[[ MATERIAL FOR THIS EXERCISE, beginning ]]
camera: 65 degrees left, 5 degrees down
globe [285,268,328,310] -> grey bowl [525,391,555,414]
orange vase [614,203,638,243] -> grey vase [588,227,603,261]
[[ MATERIAL FOR THIS EXERCISE, end ]]
[[ MATERIAL FOR THIS EXERCISE, beginning ]]
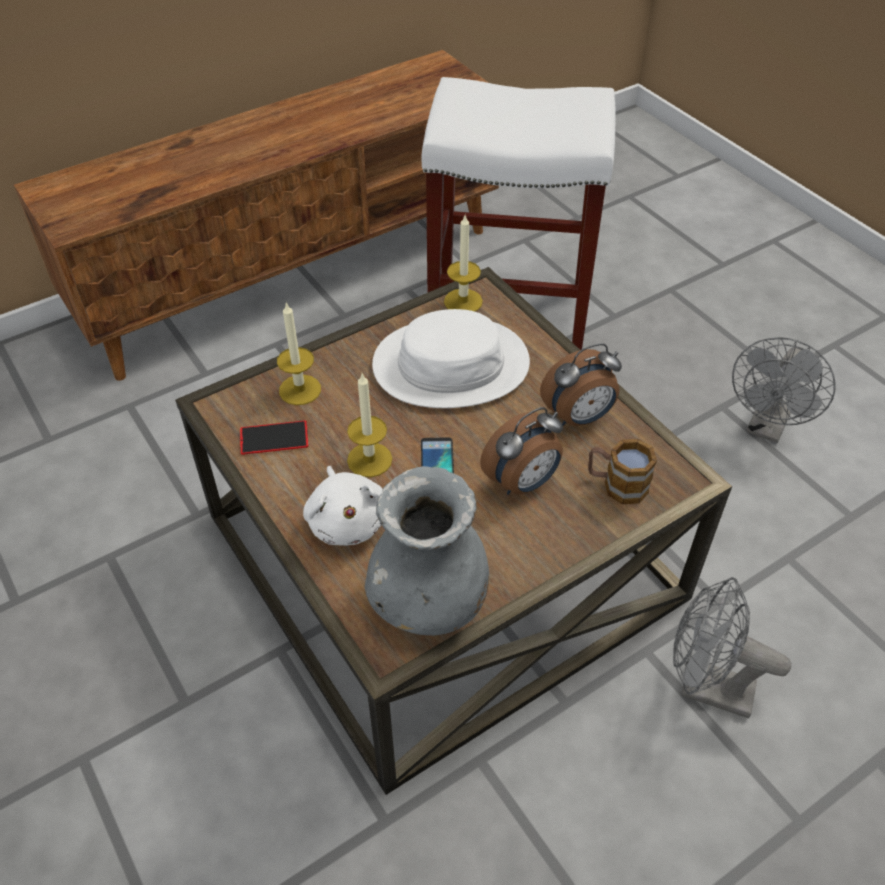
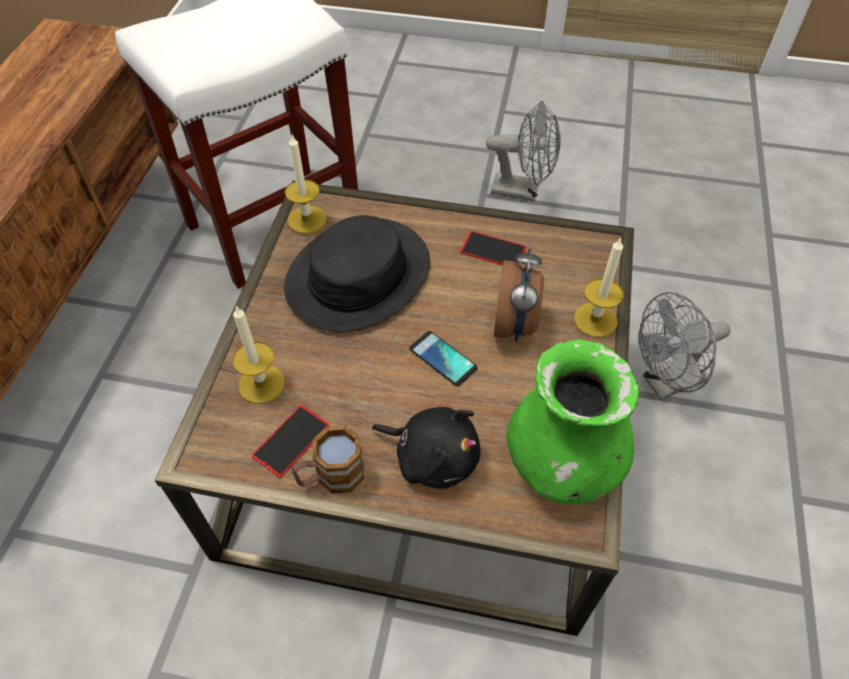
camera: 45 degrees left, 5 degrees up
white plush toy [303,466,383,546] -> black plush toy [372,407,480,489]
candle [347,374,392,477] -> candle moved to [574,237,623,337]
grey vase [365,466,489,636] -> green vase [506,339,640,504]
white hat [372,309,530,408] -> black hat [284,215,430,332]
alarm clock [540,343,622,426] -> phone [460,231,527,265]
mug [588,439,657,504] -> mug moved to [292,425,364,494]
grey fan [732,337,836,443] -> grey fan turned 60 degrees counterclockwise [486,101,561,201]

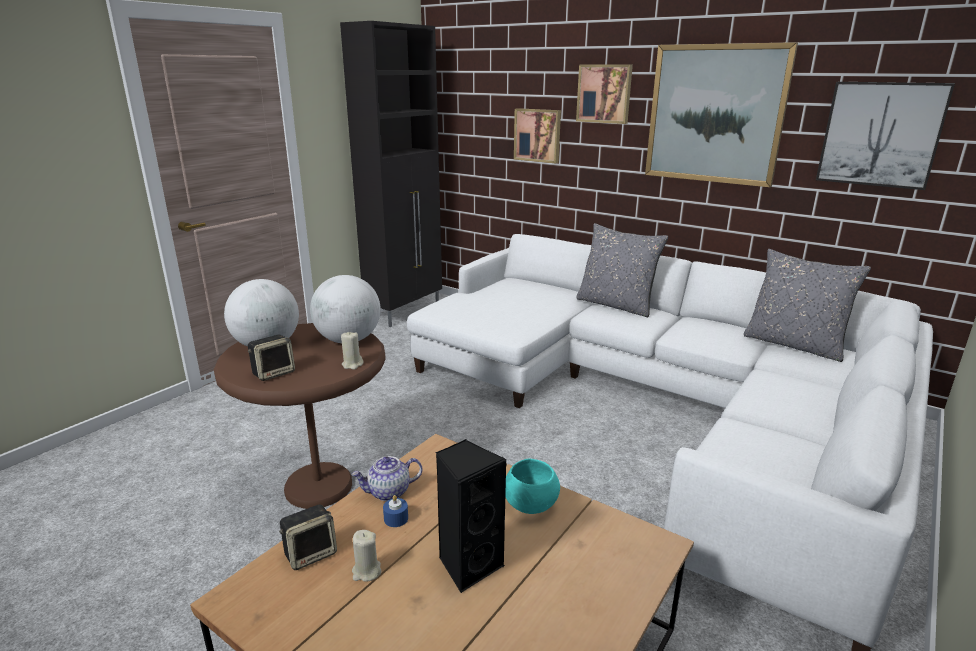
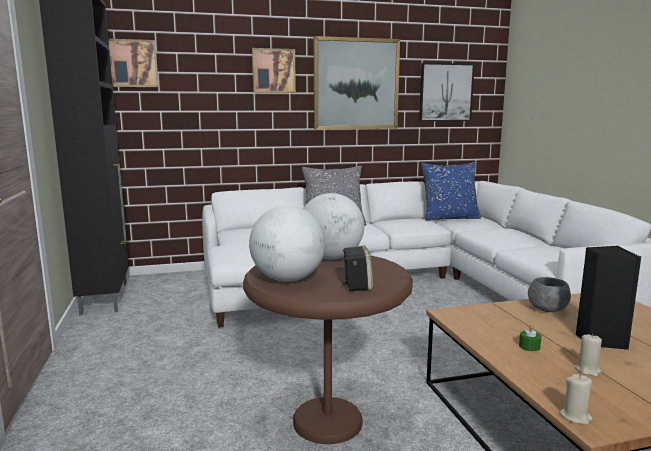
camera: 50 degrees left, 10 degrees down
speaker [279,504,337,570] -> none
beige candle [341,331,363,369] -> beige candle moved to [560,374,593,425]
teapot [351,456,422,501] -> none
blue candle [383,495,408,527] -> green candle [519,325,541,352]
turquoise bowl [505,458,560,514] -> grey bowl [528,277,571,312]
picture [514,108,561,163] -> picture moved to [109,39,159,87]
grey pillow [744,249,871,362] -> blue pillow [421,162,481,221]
[[ MATERIAL FOR THIS EXERCISE, end ]]
◆ INSTRUCTIONS TO FOLLOW: Using the listing above, return word for word each line from the one that has "camera: 65 degrees left, 5 degrees down" through the one that has "orange vase [614,203,638,243]", and no line outside that range.

◆ YOUR RESPONSE:
camera: 65 degrees left, 5 degrees down
globe [285,268,328,310] -> grey bowl [525,391,555,414]
orange vase [614,203,638,243] -> grey vase [588,227,603,261]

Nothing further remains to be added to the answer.